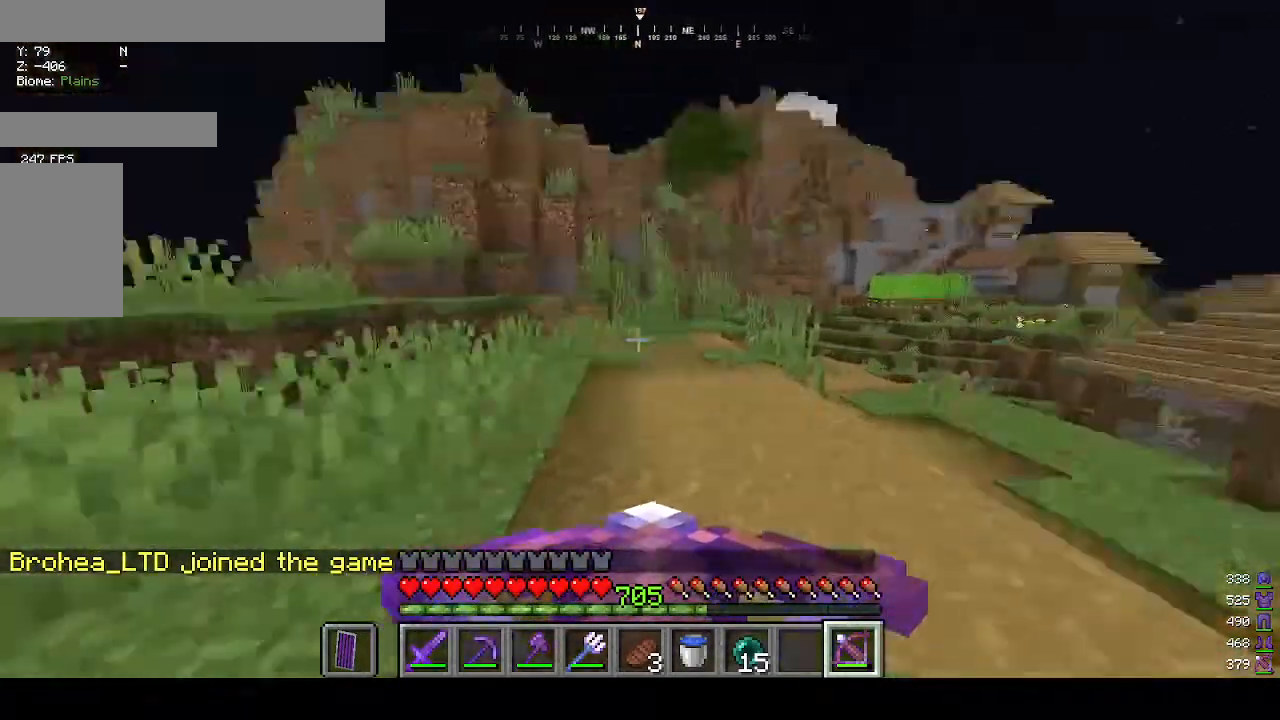
{"keys": ["w"], "mouse": [], "events": [[100, "s", "down"], [400, "s", "up"], [467, "d", "up"], [467, "w", "down"]]}
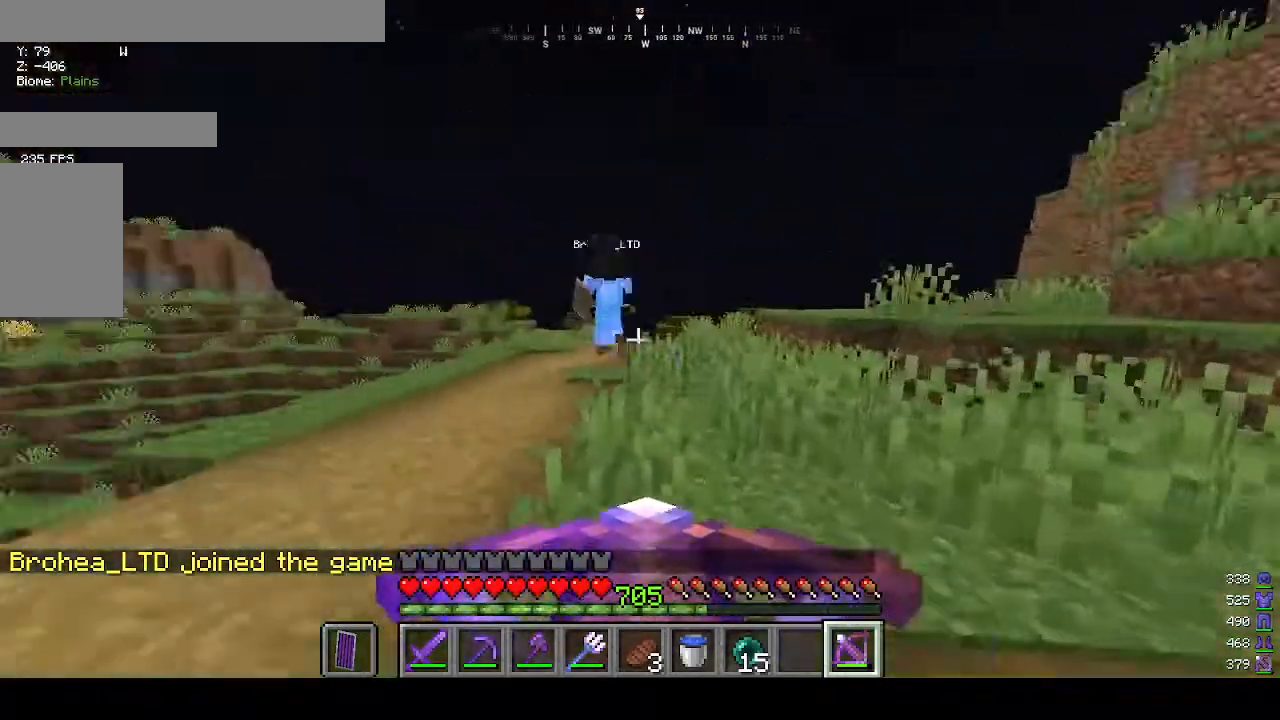
{"keys": ["w"], "mouse": ["right"], "events": [[400, "mouse_right", "down"]]}
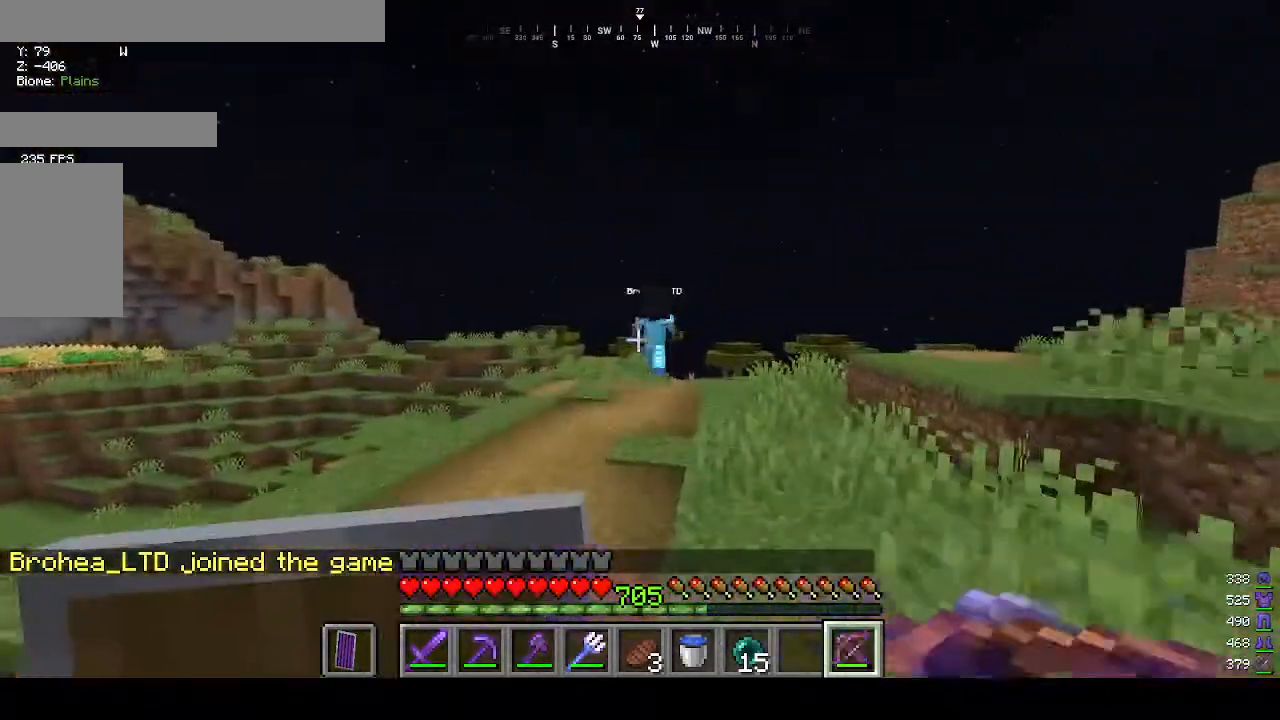
{"keys": ["w"], "mouse": [], "events": [[67, "mouse_right", "up"]]}
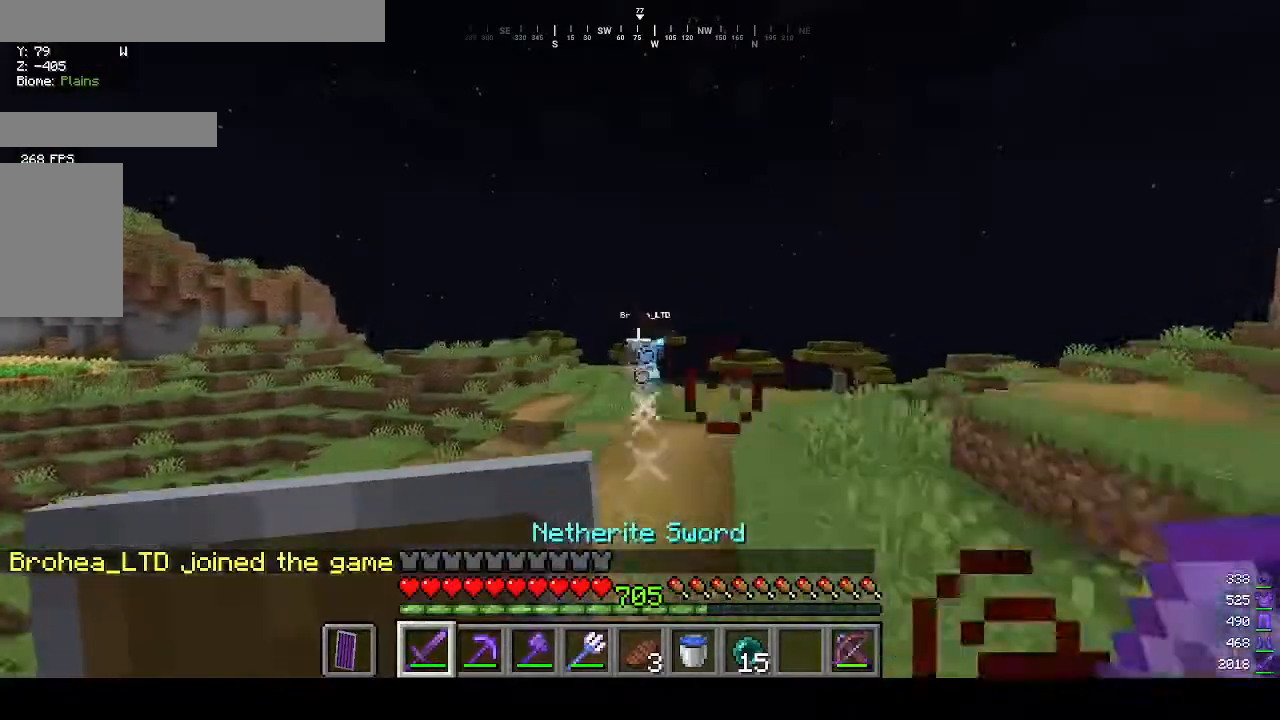
{"keys": ["w"], "mouse": [], "events": []}
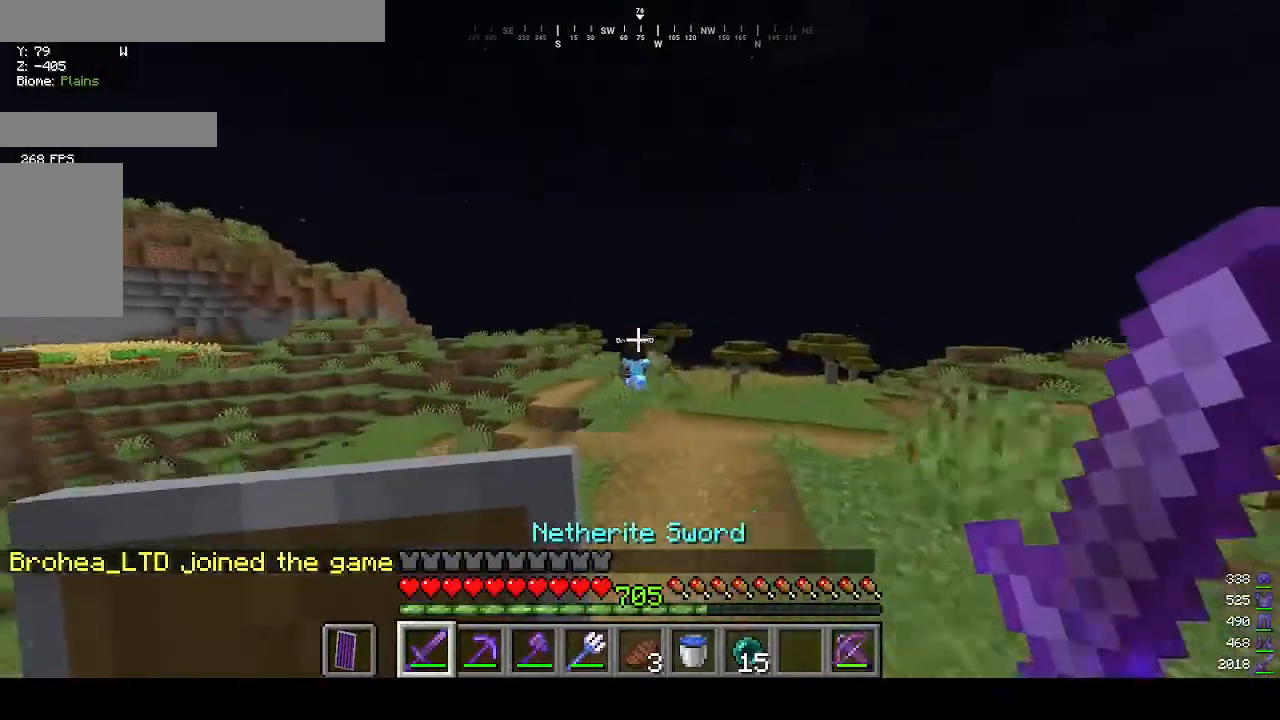
{"keys": ["w"], "mouse": [], "events": []}
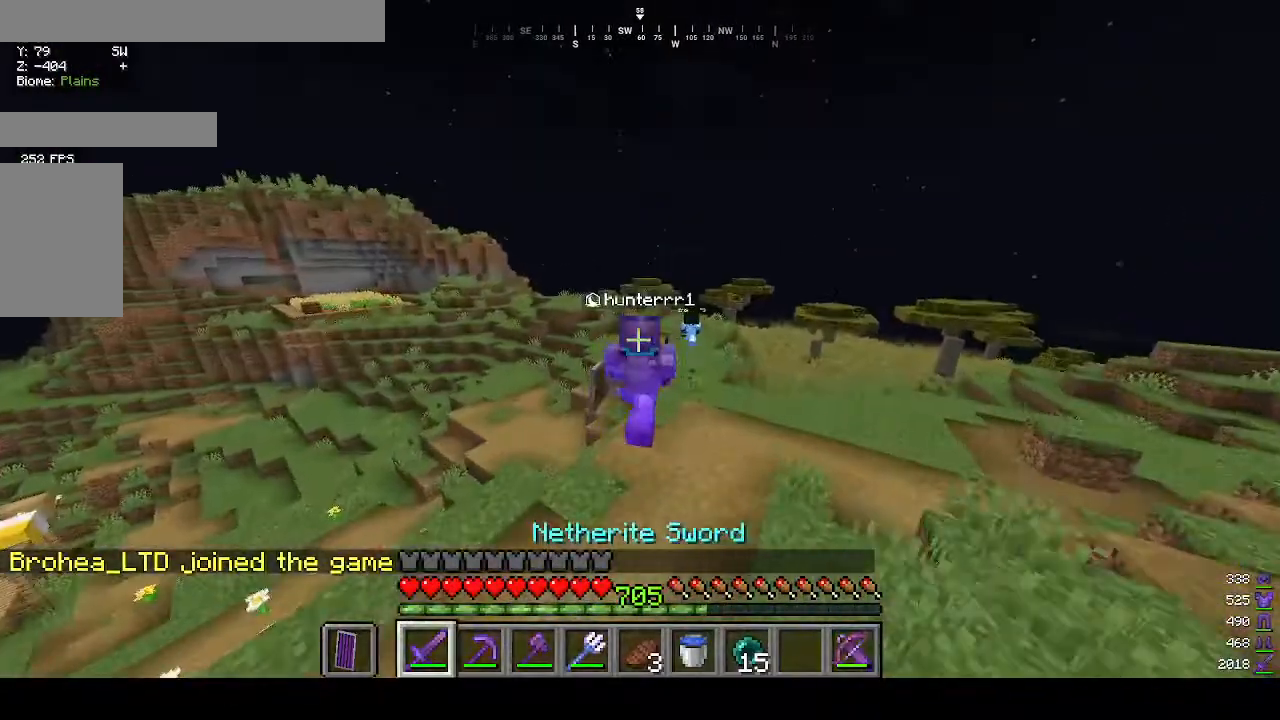
{"keys": ["w"], "mouse": [], "events": []}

☆ ☆ ☆

» **GOAL OF THE EXERCISE**
From the first line above to the last, copy the records exactly but omit the pictures.

» **SOLUTION**
{"keys": ["w"], "mouse": [], "events": [[100, "s", "down"], [400, "s", "up"], [467, "d", "up"], [467, "w", "down"]]}
{"keys": ["w"], "mouse": ["right"], "events": [[400, "mouse_right", "down"]]}
{"keys": ["w"], "mouse": [], "events": [[67, "mouse_right", "up"]]}
{"keys": ["w"], "mouse": [], "events": []}
{"keys": ["w"], "mouse": [], "events": []}
{"keys": ["w"], "mouse": [], "events": []}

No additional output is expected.